Source material:
━━━━━━

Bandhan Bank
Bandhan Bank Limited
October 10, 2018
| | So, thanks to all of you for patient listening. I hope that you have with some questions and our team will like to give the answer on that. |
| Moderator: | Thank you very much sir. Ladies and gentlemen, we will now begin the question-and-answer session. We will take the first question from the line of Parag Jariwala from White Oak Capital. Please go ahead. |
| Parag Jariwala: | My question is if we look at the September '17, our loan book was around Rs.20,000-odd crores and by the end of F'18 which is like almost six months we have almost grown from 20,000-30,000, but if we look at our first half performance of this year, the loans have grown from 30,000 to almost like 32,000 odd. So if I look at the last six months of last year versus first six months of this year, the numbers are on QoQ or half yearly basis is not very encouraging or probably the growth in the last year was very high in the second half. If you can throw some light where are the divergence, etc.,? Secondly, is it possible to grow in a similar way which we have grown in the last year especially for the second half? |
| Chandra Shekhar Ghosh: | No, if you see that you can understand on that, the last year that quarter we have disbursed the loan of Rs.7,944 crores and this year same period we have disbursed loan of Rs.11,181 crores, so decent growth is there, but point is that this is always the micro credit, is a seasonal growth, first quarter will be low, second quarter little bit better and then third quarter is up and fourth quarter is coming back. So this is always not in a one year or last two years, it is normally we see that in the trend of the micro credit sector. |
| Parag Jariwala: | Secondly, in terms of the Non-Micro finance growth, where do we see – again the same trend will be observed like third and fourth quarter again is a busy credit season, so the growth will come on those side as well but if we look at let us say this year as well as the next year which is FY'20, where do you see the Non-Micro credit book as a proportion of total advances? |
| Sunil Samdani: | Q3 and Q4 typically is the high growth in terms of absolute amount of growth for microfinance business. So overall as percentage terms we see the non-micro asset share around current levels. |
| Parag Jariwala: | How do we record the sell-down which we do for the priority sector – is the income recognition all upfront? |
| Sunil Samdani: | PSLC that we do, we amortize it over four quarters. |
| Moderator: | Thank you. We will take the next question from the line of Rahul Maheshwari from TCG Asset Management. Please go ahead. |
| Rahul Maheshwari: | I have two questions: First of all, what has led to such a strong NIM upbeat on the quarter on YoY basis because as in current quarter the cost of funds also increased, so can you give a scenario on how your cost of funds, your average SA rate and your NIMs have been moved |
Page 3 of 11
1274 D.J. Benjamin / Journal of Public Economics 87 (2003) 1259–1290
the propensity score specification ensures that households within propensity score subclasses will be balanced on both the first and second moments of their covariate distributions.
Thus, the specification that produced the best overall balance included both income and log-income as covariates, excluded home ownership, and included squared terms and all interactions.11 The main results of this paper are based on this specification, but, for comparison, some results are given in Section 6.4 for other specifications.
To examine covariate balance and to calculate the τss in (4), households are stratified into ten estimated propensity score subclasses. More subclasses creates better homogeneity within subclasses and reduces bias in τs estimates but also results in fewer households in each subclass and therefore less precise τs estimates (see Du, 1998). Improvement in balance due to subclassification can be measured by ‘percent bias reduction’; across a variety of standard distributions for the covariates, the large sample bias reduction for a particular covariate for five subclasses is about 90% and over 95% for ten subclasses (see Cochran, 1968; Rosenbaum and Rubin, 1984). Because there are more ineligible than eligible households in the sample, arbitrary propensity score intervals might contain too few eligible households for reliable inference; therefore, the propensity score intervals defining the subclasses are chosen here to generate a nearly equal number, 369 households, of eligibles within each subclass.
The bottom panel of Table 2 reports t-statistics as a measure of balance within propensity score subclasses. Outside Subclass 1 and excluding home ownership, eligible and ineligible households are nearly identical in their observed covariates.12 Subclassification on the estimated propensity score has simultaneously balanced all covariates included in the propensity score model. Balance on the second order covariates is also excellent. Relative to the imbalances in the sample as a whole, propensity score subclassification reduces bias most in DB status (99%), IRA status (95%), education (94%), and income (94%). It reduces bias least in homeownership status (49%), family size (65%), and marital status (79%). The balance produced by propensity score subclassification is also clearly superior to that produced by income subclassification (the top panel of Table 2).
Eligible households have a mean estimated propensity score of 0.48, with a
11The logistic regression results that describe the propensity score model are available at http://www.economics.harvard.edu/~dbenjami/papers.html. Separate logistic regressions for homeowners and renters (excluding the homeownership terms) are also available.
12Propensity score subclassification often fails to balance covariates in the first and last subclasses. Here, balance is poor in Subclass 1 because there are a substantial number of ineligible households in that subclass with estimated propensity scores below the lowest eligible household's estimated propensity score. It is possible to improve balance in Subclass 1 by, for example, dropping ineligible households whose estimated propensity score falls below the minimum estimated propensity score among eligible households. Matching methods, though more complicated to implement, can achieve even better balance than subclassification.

━━━━━━

Task item: Copy out the line holding "11The logistic regression" along with all lines after it through the end of the entries, exactly and only these.

Completed exercise:
11The logistic regression results that describe the propensity score model are available at http://www.economics.harvard.edu/~dbenjami/papers.html. Separate logistic regressions for homeowners and renters (excluding the homeownership terms) are also available.
12Propensity score subclassification often fails to balance covariates in the first and last subclasses. Here, balance is poor in Subclass 1 because there are a substantial number of ineligible households in that subclass with estimated propensity scores below the lowest eligible household's estimated propensity score. It is possible to improve balance in Subclass 1 by, for example, dropping ineligible households whose estimated propensity score falls below the minimum estimated propensity score among eligible households. Matching methods, though more complicated to implement, can achieve even better balance than subclassification.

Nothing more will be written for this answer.